Baby Reindeer seemed like an overnight sensation when it debuted on Netflix in 2024. In reality, its success was years in the making. Richard Gadd had premiered the play at Summerhall in 2019, after nearly a decade of bringing dark, disturbing and increasingly successful shows to the fest (including another stalker narrative, 2013’s Cheese & Crack Whores). As his trajectory shows, mainstream success only comes when artists have had time and space to trial their work on the fringe, in front of crowds who are uniquely receptive to brave experiments. But they can only keep going if they can afford to.
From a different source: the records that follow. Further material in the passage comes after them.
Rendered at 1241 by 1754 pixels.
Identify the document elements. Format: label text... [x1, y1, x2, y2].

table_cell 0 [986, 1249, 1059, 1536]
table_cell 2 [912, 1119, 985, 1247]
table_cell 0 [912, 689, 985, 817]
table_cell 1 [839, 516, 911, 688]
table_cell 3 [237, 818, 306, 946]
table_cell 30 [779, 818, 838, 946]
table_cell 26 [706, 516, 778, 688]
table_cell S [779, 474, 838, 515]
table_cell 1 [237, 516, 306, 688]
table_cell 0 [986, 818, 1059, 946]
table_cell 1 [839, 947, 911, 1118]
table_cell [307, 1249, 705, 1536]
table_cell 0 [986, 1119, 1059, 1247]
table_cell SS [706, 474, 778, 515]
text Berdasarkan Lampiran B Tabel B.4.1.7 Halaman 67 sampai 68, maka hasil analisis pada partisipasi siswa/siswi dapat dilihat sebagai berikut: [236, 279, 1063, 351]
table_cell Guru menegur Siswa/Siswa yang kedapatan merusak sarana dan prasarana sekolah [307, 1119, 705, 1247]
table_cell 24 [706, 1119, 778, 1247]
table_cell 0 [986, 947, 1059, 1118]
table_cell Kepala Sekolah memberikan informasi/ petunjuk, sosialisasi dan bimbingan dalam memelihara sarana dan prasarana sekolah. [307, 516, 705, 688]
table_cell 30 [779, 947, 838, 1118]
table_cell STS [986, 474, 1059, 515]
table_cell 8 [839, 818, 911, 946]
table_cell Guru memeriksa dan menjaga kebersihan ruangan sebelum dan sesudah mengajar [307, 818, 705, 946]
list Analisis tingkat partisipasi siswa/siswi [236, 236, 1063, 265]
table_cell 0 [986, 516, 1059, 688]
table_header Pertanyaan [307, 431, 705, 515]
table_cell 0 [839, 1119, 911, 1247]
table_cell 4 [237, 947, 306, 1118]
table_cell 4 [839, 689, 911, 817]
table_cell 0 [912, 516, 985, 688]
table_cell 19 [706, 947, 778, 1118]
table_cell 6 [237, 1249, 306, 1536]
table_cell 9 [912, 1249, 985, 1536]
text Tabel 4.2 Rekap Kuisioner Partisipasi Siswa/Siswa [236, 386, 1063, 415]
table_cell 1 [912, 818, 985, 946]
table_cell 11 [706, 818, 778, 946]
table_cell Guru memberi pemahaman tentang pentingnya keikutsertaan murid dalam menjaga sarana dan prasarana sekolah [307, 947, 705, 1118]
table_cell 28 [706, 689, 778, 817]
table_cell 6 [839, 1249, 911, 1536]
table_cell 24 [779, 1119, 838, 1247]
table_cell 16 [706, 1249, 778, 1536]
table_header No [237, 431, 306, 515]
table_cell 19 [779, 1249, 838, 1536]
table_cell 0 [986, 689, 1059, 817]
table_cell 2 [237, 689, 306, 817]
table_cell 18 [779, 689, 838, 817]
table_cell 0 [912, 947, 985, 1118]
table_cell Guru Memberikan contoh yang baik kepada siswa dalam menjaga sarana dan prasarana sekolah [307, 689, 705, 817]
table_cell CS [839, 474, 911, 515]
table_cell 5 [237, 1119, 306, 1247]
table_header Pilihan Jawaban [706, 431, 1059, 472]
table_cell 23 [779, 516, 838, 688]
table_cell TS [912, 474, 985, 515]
The Edinburgh Fringe is a hard sell for corporate sponsors, due to its uncurated messiness, its profiteering landlords and its boundary-pushing artistic values. Still, what’s heartening is the way that arts industry leaders are increasingly dreaming up new ways to make sure the Fringe lives up to its own mythos, as a place where luminous new talents can emerge from tiny dark spaces.
Francesca Moody, the producer who famously locked Phoebe Waller-Bridge in a room until she finished the script for her Edinburgh hit turned telly sensation Fleabag, is running a new Fringe venue this year. Shedinburgh has a uniquely nurturing model: it pays artists’ travel and accommodation, plus a fee or box office split, whichever is higher. Another break with tradition comes courtesy of The Keep It Fringe Fund, which launched in 2023 with a £50,000 donation from Waller-Bridge, the honorary Fringe Society president. Now, the fund has secured UK government funding that means it can support 180 shows a year with grants of £2,500, prioritising working-class and disabled artists who might otherwise struggle to attend.
In some ways, these measures are drops in the ocean. But they do suggest a key shift. Historically, the Edinburgh Fringe prided itself on being an open-access festival where anyone could turn up and try their luck – provided they didn’t expect a leg up beyond a listing in the programme. Now, at least, there’s an understanding that the Fringe will only live up to its promise if it supports its participants to take risks in an increasingly tough economic landscape. Changing the Edinburgh Fringe will be costly – but it can’t afford to stay still.